C’era una volta una vite che si arrampicava sugli alberi... Non è l’incipit di una favola, ma la descrizione di un tipo di allevamento della vite, quello della “piantata padana”, che affonda le radici in un lontano passato. Una delle più belle pagine della letteratura italiana è dedicata proprio a un arrampicatore di alberi, quel Barone di Calvino che, per protesta, aveva deciso di passare il resto della vita sugli alberi. Se la scelta di Cosimo Piovasco di Rondò fu di non metter più piede sulla terra, ben altra sorte è toccata alla vite che, dopo lunghi anni di matrimonio con gli alberi, a terra, invece, si è radicata con successo.

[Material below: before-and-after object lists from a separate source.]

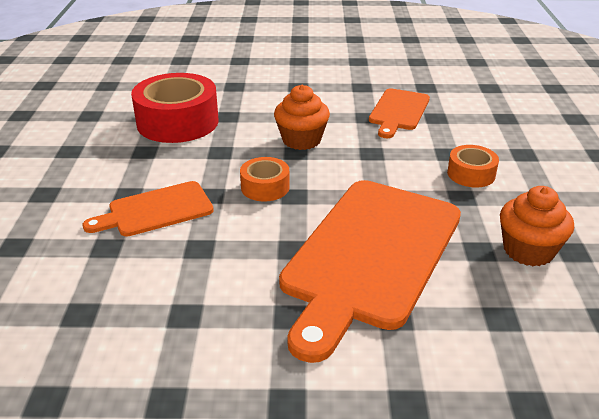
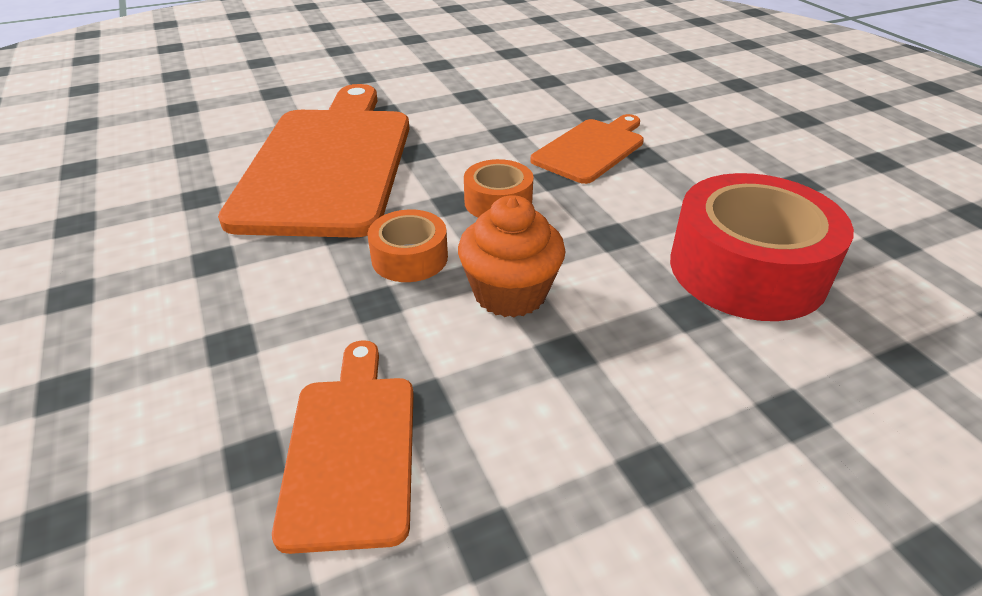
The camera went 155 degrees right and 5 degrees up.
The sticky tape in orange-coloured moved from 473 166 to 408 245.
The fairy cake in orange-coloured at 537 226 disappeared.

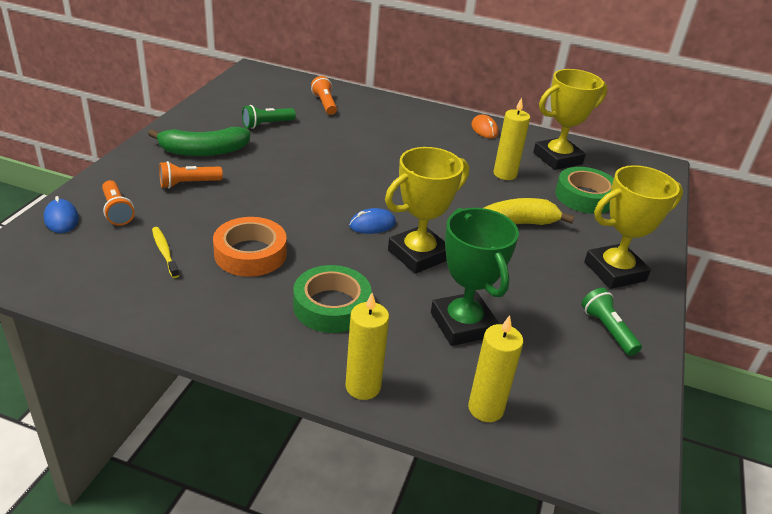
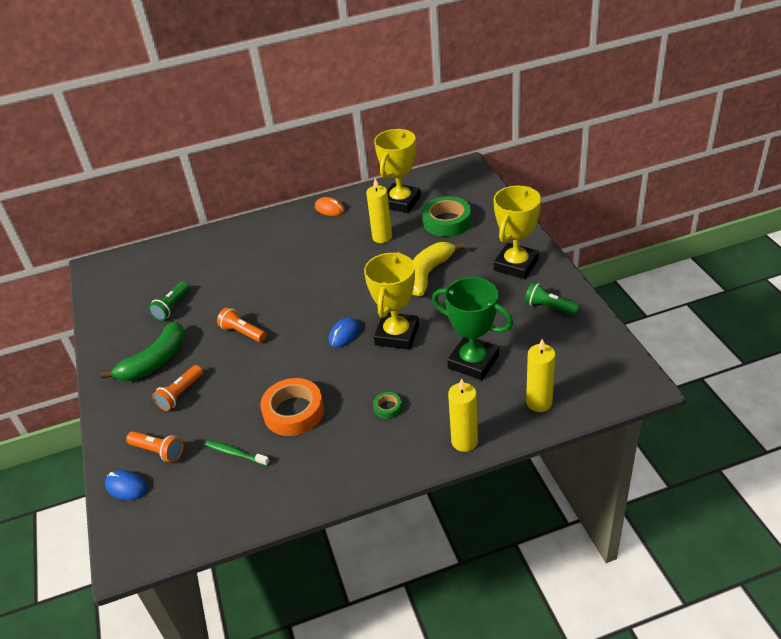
The camera went 30 degrees left and 5 degrees up.
The torch in orange-coloured moved from 324 95 to 241 324.
The dental brush in golden at 165 252 became the dental brush in green at 237 453.
The sticky tape in green at 332 299 changed to 0.46 times the size.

In tempi di recupero dei vecchi vitigni e di antichi vini, uno sguardo su un sistema d’allevamento che ha segnato la produzione vinicola della pianura padana per oltre mille anni può essere un tassello significativo per la cultura del vino in Italia.
Le origini della cosiddetta “vite maritata” risalgono a tempi molto antichi. La vitis vinifera è indigena in area mediterranea ed è normale la sua propensione ad arrampicarsi sugli alberi, a “maritarsi”, appunto, all’olmo o al pioppo. Pare che le popolazioni italiche preromane abbiano adottato questo sistema direttamente dalla semplice osservazione della natura circostante. Gli etruschi e i romani consolidarono il sistema; i romani, in particolare, lo definirono arbustum gallicum, perché ampiamente presente nella Gallia Cisalpina, l’attuale pianura padana. Erodiano nelle Historiae ricorda che, nella campagna di Aquileia “disposti sono gli alberi a eguale distanza, e accoppiate sono le viti, formando un quadro giulivo, tanto da sembrare quelle terre adorne di corone frondeggianti”.